+++ Source extract +++

Endings with no pawns
Besides the basic checkmates, there are other endings with no pawns. They do not occur very often in practice. Two of the most common pawnless endgames (when the defense has a piece in addition to the king) are (1) a queen versus a rook and (2) a rook and bishop versus a rook. A queen wins against a rook, see pawnless chess endgame#Queen versus rook. A rook and bishop versus a rook is generally a theoretical draw, but the defense is difficult and there are winning positions (see rook and bishop versus rook endgame).
Positions with a material imbalance
A rook is worth roughly two pawns plus a bishop or a knight. A bishop and knight are worth roughly a rook and a pawn, and a queen is worth a rook, a minor piece (bishop or knight) and a pawn (see chess piece relative value). Three pawns are often enough to win against a minor piece, but two pawns rarely are.
However, with rooks on the board, the bishop often outweighs the pawns. This is because the bishop defends against enemy rook attacks, while the bishop's own rook attacks enemy pawns and reduces the enemy rook to passivity. This relates to Rule 2 with rooks (above).
A bishop is usually worth more than a knight. A bishop is especially valuable when there are pawns on both wings of the board, since it can intercept them quickly.
Effect of tablebases on endgame theory
Endgame tablebases have made some minor corrections to historical endgame analysis, but they have made some more significant changes to endgame theory too. (The fifty-move rule is not taken into account in these studies.) Major changes to endgame theory as a result of tablebases include (Müller & Lamprecht 2001:8,400–406):
- Queen versus rook (see Philidor position#Queen versus rook). There are two changes here enabling the rook to put up a better defense, but the queen still wins. (a) People usually opt for a second-rank defense with the rook on the second rank and the king behind it (or symmetrical positions on the other edges of the board). Tablebases show that a third-rank defense takes a while to breach, which is difficult for a human to do. (b) People had assumed that the rook needs to stay as close to the king for as long as possible, but tablebases show that it is best to move the rook away from the king at some earlier point (Nunn 2002:49ff).
- Queen and pawn versus queen. Tablebases have shown that this can be won in many more positions than was thought, but the logic of the moves is presently beyond human understanding (Nunn 1995:265).
- Queen versus two bishops. This was thought to be a draw due to the existence of a drawing fortress position, but the queen can win most of the time by preventing the bishops from getting to the fortress. However, it can take up to 71 moves to force a win (Nunn 2002:290ff).

+++

■ What you need to do ■
1) For each statement, say yes or no as to whether it agrees with the chess endgame passage, and quote the words that settle it. (a) A queen wins against a rook. (b) Two pawns are usually enough to win against a minor piece. (c) Forcing a win with a queen against two bishops can take up to 71 moves.
2) According to the chess endgame passage, when is a bishop especially valuable?
3) Write what comes next in the chess endgame passage, picking up after its final sentence.
The listing has no connection to the chess endgame passage.

+++ Record extracts +++

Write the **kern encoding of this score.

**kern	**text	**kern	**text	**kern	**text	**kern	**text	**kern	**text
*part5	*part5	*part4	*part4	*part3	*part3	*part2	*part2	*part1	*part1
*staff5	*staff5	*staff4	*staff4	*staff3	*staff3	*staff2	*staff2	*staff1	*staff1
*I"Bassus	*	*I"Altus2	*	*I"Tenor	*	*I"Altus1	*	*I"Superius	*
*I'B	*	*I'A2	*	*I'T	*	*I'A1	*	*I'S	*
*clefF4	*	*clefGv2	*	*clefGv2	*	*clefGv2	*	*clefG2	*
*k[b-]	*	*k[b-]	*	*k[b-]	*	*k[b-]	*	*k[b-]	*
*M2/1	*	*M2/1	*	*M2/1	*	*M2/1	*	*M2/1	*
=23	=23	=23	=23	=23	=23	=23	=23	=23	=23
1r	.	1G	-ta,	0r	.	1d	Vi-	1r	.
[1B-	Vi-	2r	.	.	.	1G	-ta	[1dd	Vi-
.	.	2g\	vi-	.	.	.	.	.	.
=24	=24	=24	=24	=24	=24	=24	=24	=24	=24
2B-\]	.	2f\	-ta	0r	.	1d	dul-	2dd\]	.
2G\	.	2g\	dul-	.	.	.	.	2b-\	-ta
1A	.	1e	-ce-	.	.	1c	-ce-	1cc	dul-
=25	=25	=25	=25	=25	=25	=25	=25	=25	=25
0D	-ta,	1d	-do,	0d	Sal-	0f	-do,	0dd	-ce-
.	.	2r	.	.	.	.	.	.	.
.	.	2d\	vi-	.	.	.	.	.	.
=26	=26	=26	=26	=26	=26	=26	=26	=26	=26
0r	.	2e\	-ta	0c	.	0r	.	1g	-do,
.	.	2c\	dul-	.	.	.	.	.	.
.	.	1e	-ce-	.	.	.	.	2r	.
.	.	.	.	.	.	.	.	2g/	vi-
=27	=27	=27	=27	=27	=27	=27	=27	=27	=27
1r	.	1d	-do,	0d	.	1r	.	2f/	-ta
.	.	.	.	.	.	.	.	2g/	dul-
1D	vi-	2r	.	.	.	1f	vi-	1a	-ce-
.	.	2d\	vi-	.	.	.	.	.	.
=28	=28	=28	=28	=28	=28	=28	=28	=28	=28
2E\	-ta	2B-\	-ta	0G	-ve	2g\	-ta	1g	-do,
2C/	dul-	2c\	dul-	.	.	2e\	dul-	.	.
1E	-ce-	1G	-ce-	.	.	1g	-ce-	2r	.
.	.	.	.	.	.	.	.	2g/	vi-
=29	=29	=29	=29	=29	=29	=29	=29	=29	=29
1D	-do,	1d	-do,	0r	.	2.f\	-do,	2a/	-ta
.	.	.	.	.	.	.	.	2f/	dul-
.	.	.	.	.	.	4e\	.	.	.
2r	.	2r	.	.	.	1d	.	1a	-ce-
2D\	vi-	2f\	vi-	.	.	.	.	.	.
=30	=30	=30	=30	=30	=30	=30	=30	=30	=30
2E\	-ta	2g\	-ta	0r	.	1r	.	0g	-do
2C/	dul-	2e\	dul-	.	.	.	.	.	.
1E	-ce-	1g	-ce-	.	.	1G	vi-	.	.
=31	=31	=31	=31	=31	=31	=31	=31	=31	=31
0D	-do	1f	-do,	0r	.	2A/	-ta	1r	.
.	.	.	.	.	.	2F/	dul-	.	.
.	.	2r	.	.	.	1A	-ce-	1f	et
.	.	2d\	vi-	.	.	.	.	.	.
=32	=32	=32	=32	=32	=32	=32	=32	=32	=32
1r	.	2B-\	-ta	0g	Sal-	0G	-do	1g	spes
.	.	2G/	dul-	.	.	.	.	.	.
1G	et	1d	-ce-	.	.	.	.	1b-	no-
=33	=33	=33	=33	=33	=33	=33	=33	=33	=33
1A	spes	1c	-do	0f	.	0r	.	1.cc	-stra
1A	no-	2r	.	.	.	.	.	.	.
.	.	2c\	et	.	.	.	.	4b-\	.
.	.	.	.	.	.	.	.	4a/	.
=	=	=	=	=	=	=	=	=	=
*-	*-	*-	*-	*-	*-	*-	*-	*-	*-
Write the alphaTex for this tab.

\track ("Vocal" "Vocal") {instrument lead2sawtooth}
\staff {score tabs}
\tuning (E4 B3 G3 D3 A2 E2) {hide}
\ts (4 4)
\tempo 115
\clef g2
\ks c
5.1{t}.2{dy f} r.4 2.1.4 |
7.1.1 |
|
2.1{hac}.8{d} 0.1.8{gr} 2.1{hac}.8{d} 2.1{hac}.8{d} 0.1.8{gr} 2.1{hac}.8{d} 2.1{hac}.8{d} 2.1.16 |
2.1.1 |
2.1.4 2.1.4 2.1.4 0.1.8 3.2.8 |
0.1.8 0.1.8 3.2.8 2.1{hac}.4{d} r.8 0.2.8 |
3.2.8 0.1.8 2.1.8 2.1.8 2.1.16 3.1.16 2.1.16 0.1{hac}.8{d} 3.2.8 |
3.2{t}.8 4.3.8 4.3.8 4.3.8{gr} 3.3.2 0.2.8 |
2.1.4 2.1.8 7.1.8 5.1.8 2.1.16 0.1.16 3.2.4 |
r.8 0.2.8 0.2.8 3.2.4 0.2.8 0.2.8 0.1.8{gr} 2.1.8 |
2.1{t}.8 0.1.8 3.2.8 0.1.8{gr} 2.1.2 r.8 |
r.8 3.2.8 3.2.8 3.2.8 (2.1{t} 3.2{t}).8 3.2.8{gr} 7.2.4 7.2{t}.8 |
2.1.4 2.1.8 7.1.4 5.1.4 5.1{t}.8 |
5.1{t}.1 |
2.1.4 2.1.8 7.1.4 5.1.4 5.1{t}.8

+++

■ Results ■
1)
(a) Yes: "A queen wins against a rook"
(b) No: "Three pawns are often enough to win against a minor piece, but two pawns rarely are."
(c) Yes: "it can take up to 71 moves to force a win"

2) When there are pawns on both wings of the board.

3)
- Queen versus two knights. This was thought to be a draw and generally it is, but the queen has more winning positions than was previously thought. Also, many analysts gave a position (see diagram) that they thought was a draw but it is actually a win for the queen (Nunn 2002:300ff). In the diagram, White checkmates in 43 moves, starting with 1. Qc7 (the only winning move). Note that Nunn says "The general result is undoubtedly a draw, but there are many losing positions, some of them very lengthy." On the other hand, Batsford Chess Endings states that 89.7 percent of the starting positions are wins for the queen (Speelman, Tisdall & Wade 1993:7). However, these percentages can be misleading, and most "general results" are based on the analysis of grandmasters using the tablebase data (Müller & Lamprecht 2001:406), (Nunn 2002:324). For instance, although nearly 90 percent of all of these positions are wins for the queen, it is generally a draw if the king is not separated from the knights and they are on reasonable squares (Müller & Lamprecht 2001:339).
- Two bishops versus a knight. This was thought to be a draw but the bishops generally win. However, it takes up to 66 moves. The position in the diagram was thought to be a draw for over one hundred years, but tablebases show that White wins in 45 moves. All of the long wins go through this type of semi-fortress position. It takes several moves to force Black out of the temporary fortress in the corner; then precise play with the bishops prevents Black from forming the temporary fortress in another corner (Nunn 1995:265ff). Before computer analysis, Speelman listed this position as unresolved, but "probably a draw" (Speelman 1981:109).
- Queen and bishop versus two rooks. This was thought to be a draw but the queen and bishop usually win. It takes up to 84 moves (Nunn 2002:367ff).
- Rook and bishop versus bishop and knight, bishops on opposite colors. This was thought to be a draw but the rook and bishop generally win. It takes up to 98 moves (Nunn 2002:342ff).
- Rook and bishop versus rook. The second-rank defense was discovered using tablebases (Hawkins 2012:198–200).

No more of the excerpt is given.